Pamela Church's book a Short Manual on the Big Topics in Psychotherapy is very true to it's title. She manages to cover some of the biggest topics in the field such as neuroscience, mindfulness, somatic awareness, and relational frame work in clear language that is at once accessible and personal. This book will be useful to a variety of readers- from patients who want an overview of what to expect in good therapy, to newer therapists who are wanting to be more wholistic, to seasoned therapists who are looking for support to integrate and articulate what they do in their consulting room. Ken Goldberg, MD Preventive Medicine Specialist and International Core Energetics Trainer
Our own body experience is one of the primary tools that a psychotherapist uses to help their clients. This book is about the whole person, not only the brain.
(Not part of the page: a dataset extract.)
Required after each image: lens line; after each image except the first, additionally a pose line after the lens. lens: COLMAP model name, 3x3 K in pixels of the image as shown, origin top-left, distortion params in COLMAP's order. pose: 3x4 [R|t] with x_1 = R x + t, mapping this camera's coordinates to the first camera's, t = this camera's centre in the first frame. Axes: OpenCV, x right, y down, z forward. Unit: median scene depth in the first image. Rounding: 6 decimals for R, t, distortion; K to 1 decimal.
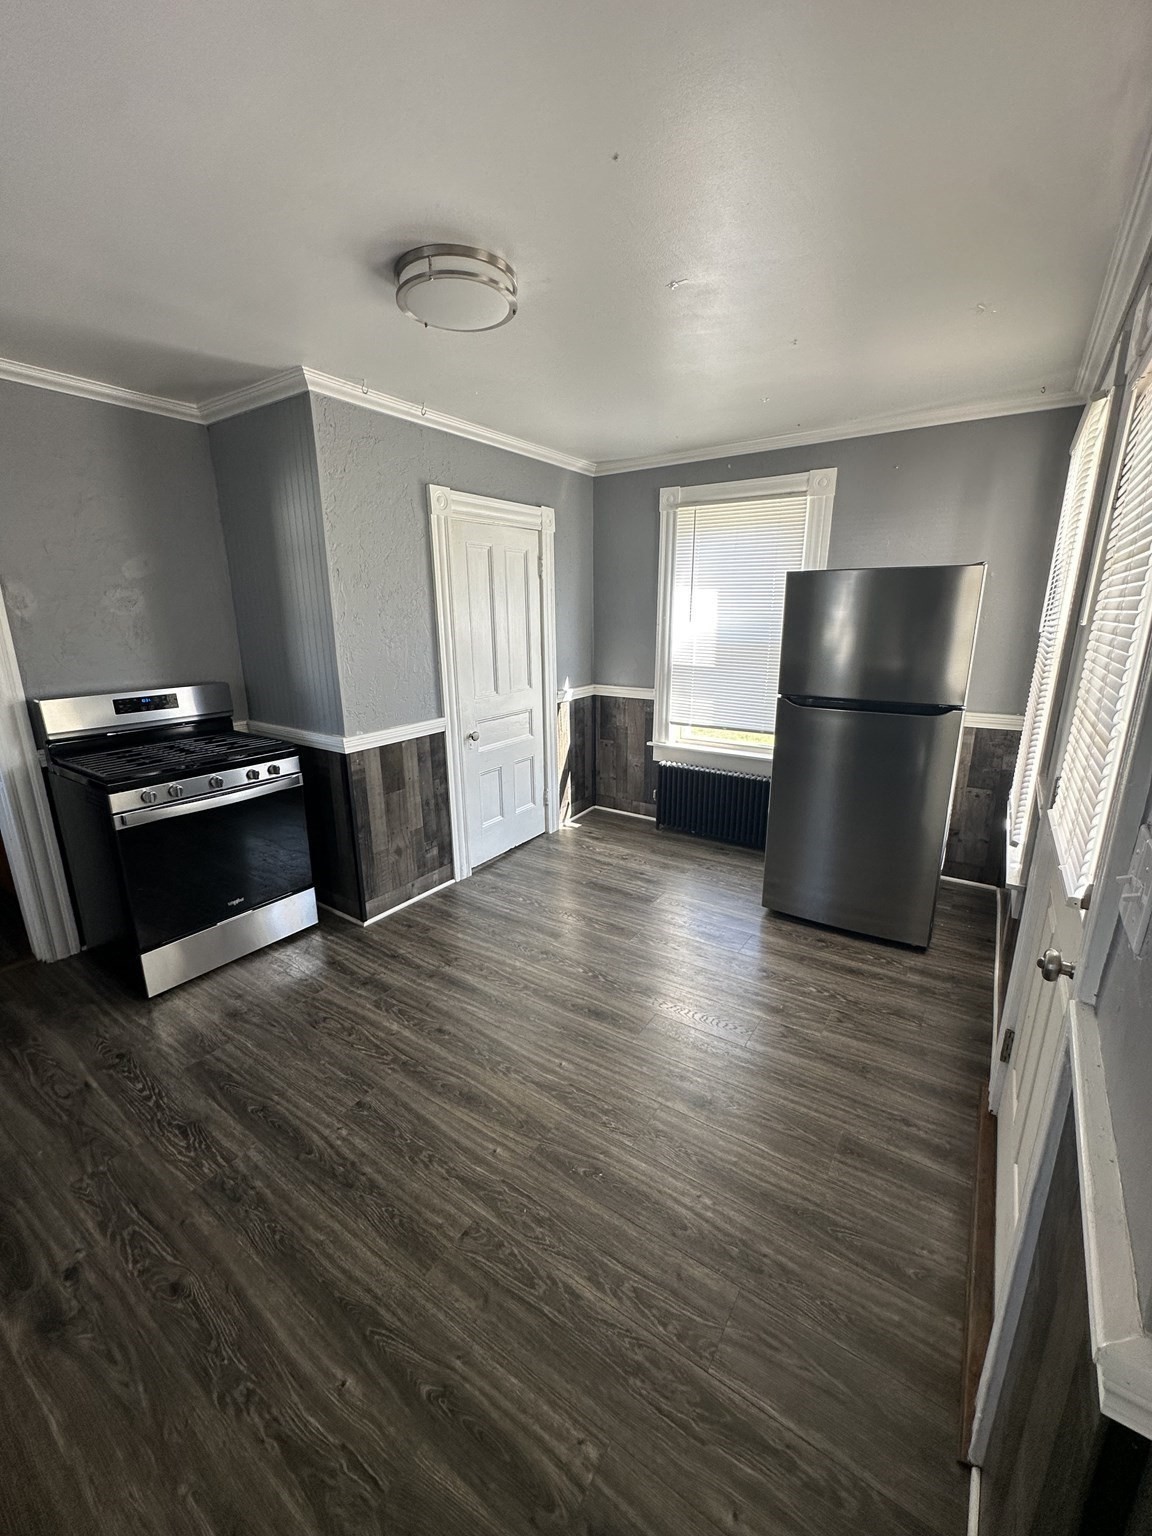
lens RADIAL K [[611.5, 0, 580.1], [0, 611.5, 761.0], [0, 0, 1]] dist [-0.000208, 0.000113]
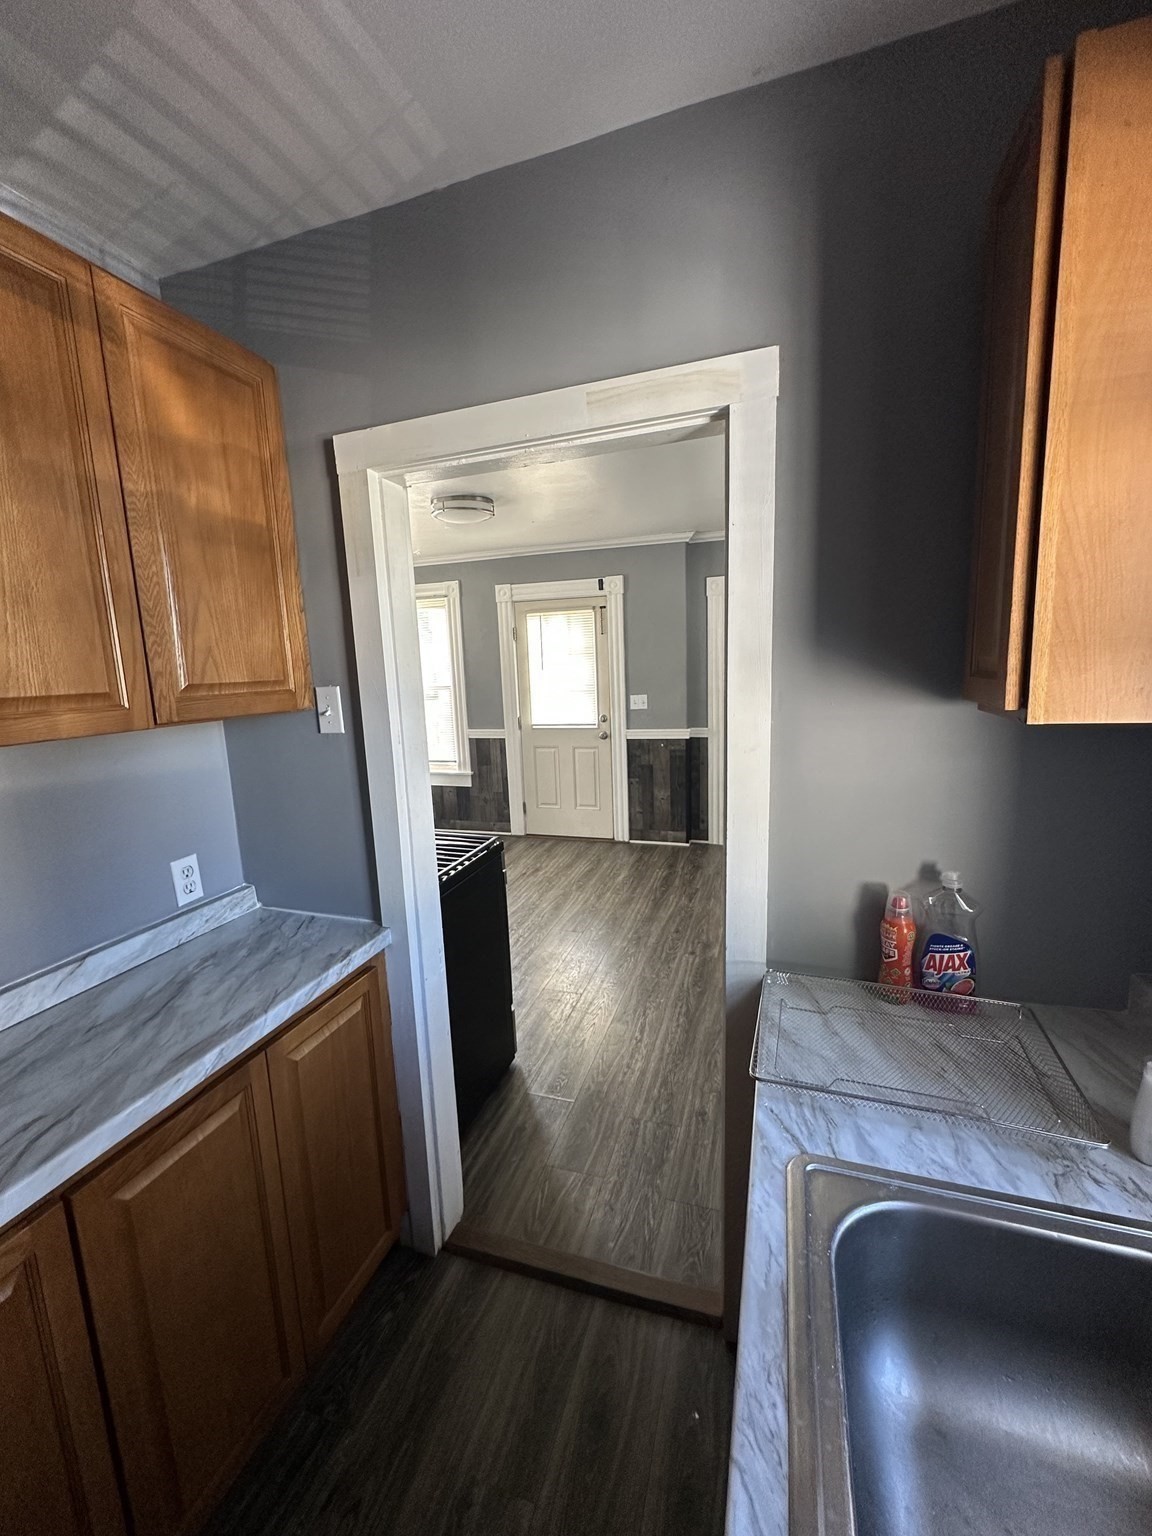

It describes in depth how the mind, body, and heart connection can help to heal in therapy.Author Pamela Church has created a program called Harmonize Now, which includes tools that clients and therapists can use to self-regulate. These exercises use touch to regulate the body. They can improve gut health, release stress, depression, and anxiety and stimulate parts of the brain to function more or less. Toward the end of the book, readers are given illustrations of several of the exercises, which are simple yet mindful.Kristi Elizabeth, San Francisco Review of Books
The Kirkus Review:
A psychotherapist articulates a more holistic approach to healing trauma and restoring well-being. Church (Gestures of the Heart, 2004) argues that only a "unified self" truly experiences well-being and that "whole-person intelligence" is actually based in "a systemic model of heart-mind-body." Trauma and anxiety are not merely plagues of the mind, but disorders that reside deeply in the body, and so an effective therapeutic response requires more than merely talk therapy-a brain addled with emotional turmoil needs to be physically rewired. The author furnishes a detailed account of what such a comprehensive response looks like, which recruits the aid of "Harmonize Now Tools," strategies of visualization and somatic gestures designed to restore the brain's harmony. She explains-with the helpful use of Porter's (Bobbie the Wonder Dog, 2016, etc.) illustrations-the way in which various self-administered touches and movements as well as intentional visualizations can stimulate the parts of the nervous system and brain hobbled by trauma: "I am interested in the linkage between the brain stem, the limbic system, and cortical knowing. Or, in other words, listening to the body, feeling feelings, and being insightful, and the joy of bringing all three together." Church's approach is spiritually infused-there is no shortage of references to "The Divine" and the "Higher Self"-but also pragmatically empirical, insisting on discernible results as a guide to what works and what doesn't. The book isn't designed to be a replacement for therapy-in fact, it's principally addressed to other therapists, though the writing is so lucid it should be accessible to a wide audience. Even Church's lengthy and detailed discussions of neuroscience and physiology-both captivating and rigorous-are conducted in marvelously clear terms. But occasionally, the author waxes philosophic in a way that goes well beyond the scientifically demonstrable and is confusedly vague: for example, her understanding of the "luminosity" of the divine is more poetic than articulate. A refreshingly unconventional blend of science and spirituality.